La idea, a primera vista, parece muy modesta hasta que se piensa en lo fuerte que es experimentar el momento más determinante e íntimo de la vida en el último recóndito de seguridad: la cama propia.
Yo no sólo desearía morir en mi propia cama.
Podría vivir en mi cama.

La intimidad de la propia cama.
El lugar en el que uno duerme y sueña se convierte en el sitio de la mayor vulnerabilidad.
Cuando era niña y adolescente dormir en mi cama no tenía la importancia que tiene el día de hoy. Antes podía dormir en cualquier sitio.
Pero con la edad vienen las preferencias y las idiosincracias: Se extraña la cama y la almohada.
Sin ella, uno no se siente ni seguro ni uno mismo.
Hace dos noches que no duermo en mi cama, y no lo haré en poco más de una semana. Con el mismo fervor de Gervaise añoro mi cama (aunque no mi muerte aún).

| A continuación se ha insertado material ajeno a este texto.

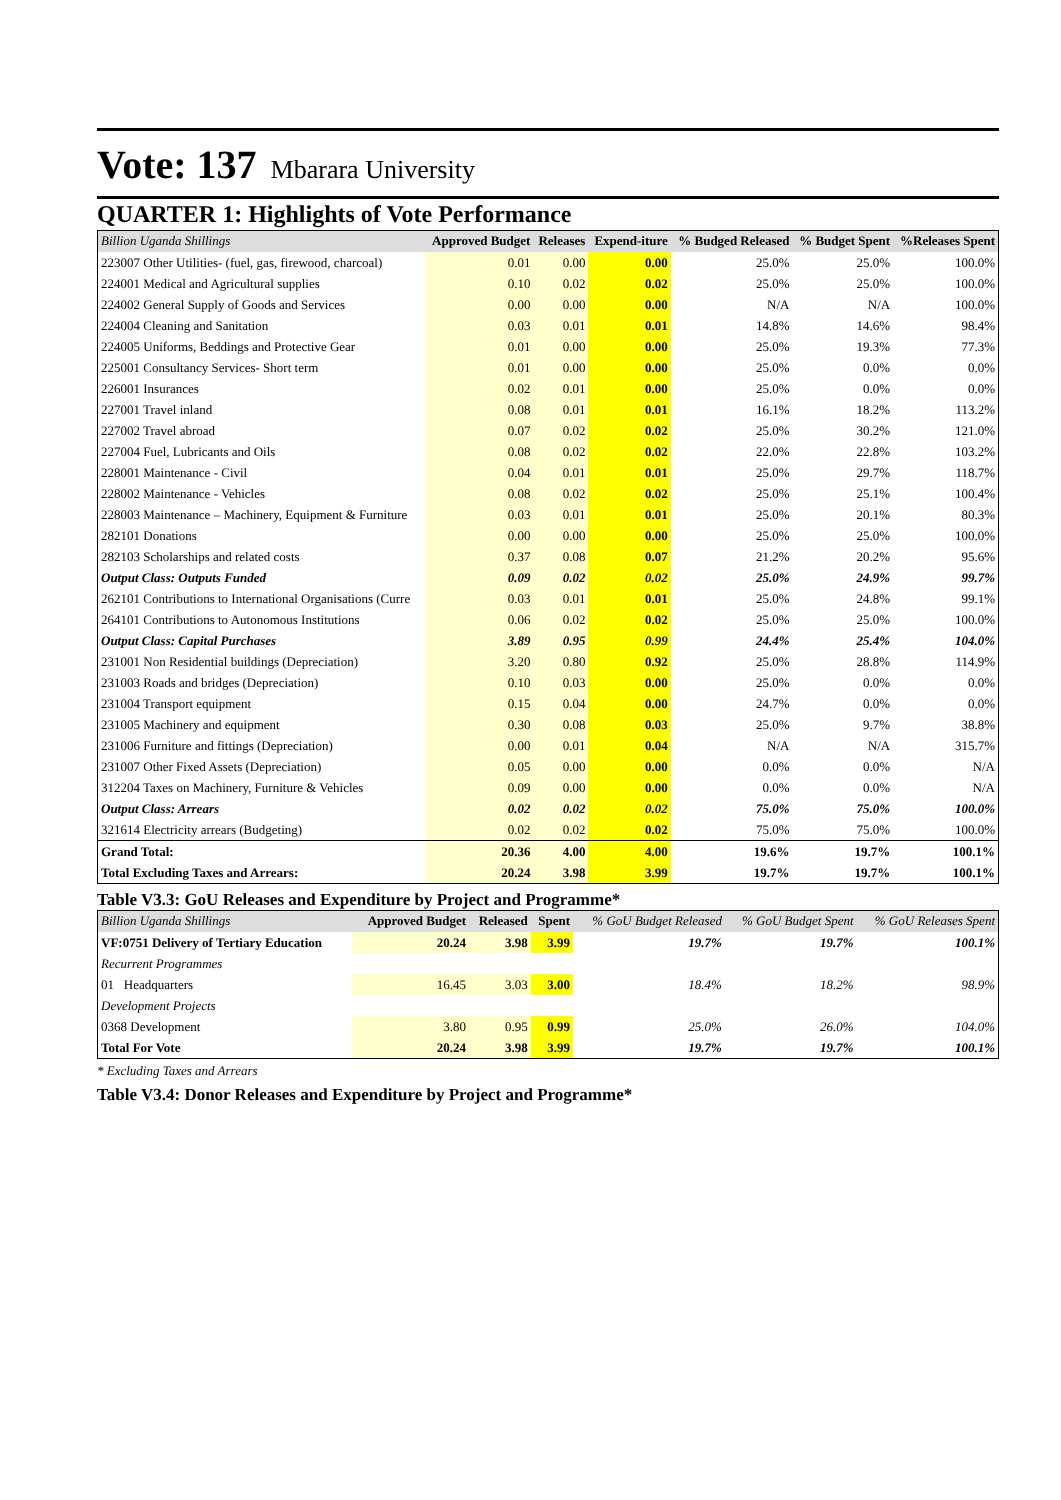Vote: 137 Mbarara University
QUARTER 1: Highlights of Vote Performance
| Billion Uganda Shillings | Approved Budget | Releases | Expend-iture | % Budged Released | % Budget Spent | %Releases Spent |
| --- | --- | --- | --- | --- | --- | --- |
| 223007 Other Utilities- (fuel, gas, firewood, charcoal) | 0.01 | 0.00 | 0.00 | 25.0% | 25.0% | 100.0% |
| 224001 Medical and Agricultural supplies | 0.10 | 0.02 | 0.02 | 25.0% | 25.0% | 100.0% |
| 224002 General Supply of Goods and Services | 0.00 | 0.00 | 0.00 | N/A | N/A | 100.0% |
| 224004 Cleaning and Sanitation | 0.03 | 0.01 | 0.01 | 14.8% | 14.6% | 98.4% |
| 224005 Uniforms, Beddings and Protective Gear | 0.01 | 0.00 | 0.00 | 25.0% | 19.3% | 77.3% |
| 225001 Consultancy Services- Short term | 0.01 | 0.00 | 0.00 | 25.0% | 0.0% | 0.0% |
| 226001 Insurances | 0.02 | 0.01 | 0.00 | 25.0% | 0.0% | 0.0% |
| 227001 Travel inland | 0.08 | 0.01 | 0.01 | 16.1% | 18.2% | 113.2% |
| 227002 Travel abroad | 0.07 | 0.02 | 0.02 | 25.0% | 30.2% | 121.0% |
| 227004 Fuel, Lubricants and Oils | 0.08 | 0.02 | 0.02 | 22.0% | 22.8% | 103.2% |
| 228001 Maintenance - Civil | 0.04 | 0.01 | 0.01 | 25.0% | 29.7% | 118.7% |
| 228002 Maintenance - Vehicles | 0.08 | 0.02 | 0.02 | 25.0% | 25.1% | 100.4% |
| 228003 Maintenance – Machinery, Equipment & Furniture | 0.03 | 0.01 | 0.01 | 25.0% | 20.1% | 80.3% |
| 282101 Donations | 0.00 | 0.00 | 0.00 | 25.0% | 25.0% | 100.0% |
| 282103 Scholarships and related costs | 0.37 | 0.08 | 0.07 | 21.2% | 20.2% | 95.6% |
| Output Class: Outputs Funded | 0.09 | 0.02 | 0.02 | 25.0% | 24.9% | 99.7% |
| 262101 Contributions to International Organisations (Curre | 0.03 | 0.01 | 0.01 | 25.0% | 24.8% | 99.1% |
| 264101 Contributions to Autonomous Institutions | 0.06 | 0.02 | 0.02 | 25.0% | 25.0% | 100.0% |
| Output Class: Capital Purchases | 3.89 | 0.95 | 0.99 | 24.4% | 25.4% | 104.0% |
| 231001 Non Residential buildings (Depreciation) | 3.20 | 0.80 | 0.92 | 25.0% | 28.8% | 114.9% |
| 231003 Roads and bridges (Depreciation) | 0.10 | 0.03 | 0.00 | 25.0% | 0.0% | 0.0% |
| 231004 Transport equipment | 0.15 | 0.04 | 0.00 | 24.7% | 0.0% | 0.0% |
| 231005 Machinery and equipment | 0.30 | 0.08 | 0.03 | 25.0% | 9.7% | 38.8% |
| 231006 Furniture and fittings (Depreciation) | 0.00 | 0.01 | 0.04 | N/A | N/A | 315.7% |
| 231007 Other Fixed Assets (Depreciation) | 0.05 | 0.00 | 0.00 | 0.0% | 0.0% | N/A |
| 312204 Taxes on Machinery, Furniture & Vehicles | 0.09 | 0.00 | 0.00 | 0.0% | 0.0% | N/A |
| Output Class: Arrears | 0.02 | 0.02 | 0.02 | 75.0% | 75.0% | 100.0% |
| 321614 Electricity arrears (Budgeting) | 0.02 | 0.02 | 0.02 | 75.0% | 75.0% | 100.0% |
| Grand Total: | 20.36 | 4.00 | 4.00 | 19.6% | 19.7% | 100.1% |
| Total Excluding Taxes and Arrears: | 20.24 | 3.98 | 3.99 | 19.7% | 19.7% | 100.1% |
Table V3.3: GoU Releases and Expenditure by Project and Programme*
| Billion Uganda Shillings | Approved Budget | Released | Spent | % GoU Budget Released | % GoU Budget Spent | % GoU Releases Spent |
| --- | --- | --- | --- | --- | --- | --- |
| VF:0751 Delivery of Tertiary Education | 20.24 | 3.98 | 3.99 | 19.7% | 19.7% | 100.1% |
| Recurrent Programmes | | | | | | |
| 01 Headquarters | 16.45 | 3.03 | 3.00 | 18.4% | 18.2% | 98.9% |
| Development Projects | | | | | | |
| 0368 Development | 3.80 | 0.95 | 0.99 | 25.0% | 26.0% | 104.0% |
| Total For Vote | 20.24 | 3.98 | 3.99 | 19.7% | 19.7% | 100.1% |
* Excluding Taxes and Arrears
Table V3.4: Donor Releases and Expenditure by Project and Programme*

Hay demasiados años de historia y sueños en ese colchón.
Marcas invisibles de amor y lágrimas.
La vida ha comenzado y terminado ahí.
Y en esta generación nuestra de la fugacidad, es muy posible que mi muerte serena no ocurra en esa misma cama.
Pero deseo, que sea en una que me haga sentir igual.
1 comentario:
Eso, cuando generalmente, uno siente que tiene hogar.
Yo, en cambio, podría dormir en cualquier lugar donde me sienta cómoda. Pues mi cama... dudo que la extrañe.